On Saturday, police and civilian mourners at the funeral of a police captain who died the previous night in a gunfight, badly beat a man they believed was involved in the shooting, witnesses said.

Footage on YouTube showed pistol wielding men holding the bloodied suspect on a pickup truck, in the province of Beni Suef, south of Cairo.

The governor of Beni Suef, Maher Beibers, told the Egyptian ONTV channel that he was later taken to hospital, from where he escaped.

Since Mubarak’s overthrow, Egypt has witnessed violence, insecurity and price hikes, fuelling political turmoil already plaguing the country.
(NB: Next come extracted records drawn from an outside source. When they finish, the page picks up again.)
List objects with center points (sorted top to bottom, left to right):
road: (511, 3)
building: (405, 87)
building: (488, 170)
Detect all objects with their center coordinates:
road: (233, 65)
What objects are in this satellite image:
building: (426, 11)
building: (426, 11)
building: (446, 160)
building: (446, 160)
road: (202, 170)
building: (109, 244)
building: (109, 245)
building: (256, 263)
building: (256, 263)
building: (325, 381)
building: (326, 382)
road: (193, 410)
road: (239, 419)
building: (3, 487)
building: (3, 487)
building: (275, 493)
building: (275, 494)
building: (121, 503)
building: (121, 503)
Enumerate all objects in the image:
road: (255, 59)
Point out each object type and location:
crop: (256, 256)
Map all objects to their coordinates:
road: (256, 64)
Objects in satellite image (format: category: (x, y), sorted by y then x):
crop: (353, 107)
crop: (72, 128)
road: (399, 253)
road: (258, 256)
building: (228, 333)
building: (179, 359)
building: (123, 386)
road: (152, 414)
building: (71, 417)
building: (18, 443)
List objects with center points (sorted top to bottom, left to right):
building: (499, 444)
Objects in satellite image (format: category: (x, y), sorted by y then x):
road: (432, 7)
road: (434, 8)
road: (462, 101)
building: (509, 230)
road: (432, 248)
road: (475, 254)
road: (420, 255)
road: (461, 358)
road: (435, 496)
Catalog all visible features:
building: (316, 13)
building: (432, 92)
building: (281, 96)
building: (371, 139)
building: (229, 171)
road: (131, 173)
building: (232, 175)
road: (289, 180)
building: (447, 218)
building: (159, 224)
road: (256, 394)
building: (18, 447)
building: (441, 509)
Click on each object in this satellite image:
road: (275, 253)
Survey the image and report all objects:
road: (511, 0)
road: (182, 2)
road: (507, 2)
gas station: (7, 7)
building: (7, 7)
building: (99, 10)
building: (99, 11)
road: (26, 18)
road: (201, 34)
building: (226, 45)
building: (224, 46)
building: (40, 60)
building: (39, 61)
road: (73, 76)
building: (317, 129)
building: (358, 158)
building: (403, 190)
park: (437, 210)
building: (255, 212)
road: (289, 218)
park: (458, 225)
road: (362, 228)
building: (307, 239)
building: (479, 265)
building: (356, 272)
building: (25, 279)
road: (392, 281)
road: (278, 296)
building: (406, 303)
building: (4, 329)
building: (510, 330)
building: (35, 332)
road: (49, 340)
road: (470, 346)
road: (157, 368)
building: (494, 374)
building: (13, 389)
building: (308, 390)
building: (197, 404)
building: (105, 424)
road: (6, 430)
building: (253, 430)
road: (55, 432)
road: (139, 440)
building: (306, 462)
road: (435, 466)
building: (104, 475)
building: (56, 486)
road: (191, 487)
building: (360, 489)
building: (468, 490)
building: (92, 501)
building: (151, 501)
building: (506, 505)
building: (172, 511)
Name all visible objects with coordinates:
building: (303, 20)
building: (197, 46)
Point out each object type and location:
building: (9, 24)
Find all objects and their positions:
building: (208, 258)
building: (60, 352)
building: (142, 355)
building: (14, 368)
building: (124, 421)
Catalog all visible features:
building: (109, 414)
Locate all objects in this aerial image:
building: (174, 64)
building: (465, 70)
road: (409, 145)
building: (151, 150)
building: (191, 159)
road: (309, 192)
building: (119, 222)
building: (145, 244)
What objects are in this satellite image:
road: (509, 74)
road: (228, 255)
Protests between police and protesters, who accuse Islamist President Mohammed Morsi of betraying the revolution that brought him to power, have often turned violent and sometimes deadly.

Last week Egyptian police fired tear gas and water cannons at stone-throwing protesters outside the presidential palace as the opposition rallied to mark the second anniversary of Mubarak’s overthrow.

The clashes broke out after several hundred protesters marched to the palace, the site of increasingly frequent clashes.

A wave of deadly clashes swept Suez Canal cities around January 25, the anniversary of the start of the anti-Mubarak uprising, in which dozens of protesters were killed, prompting Morsi to call in the military.

Egypt’s cabinet on Wednesday approved a new draft law regulating public demonstrations, which stipulates that organizers must inform authorities of plans to protest in advance and the interior ministry has the right to reject a demonstration.

Protests will be restricted to a specific location in each province to be decided by the governor.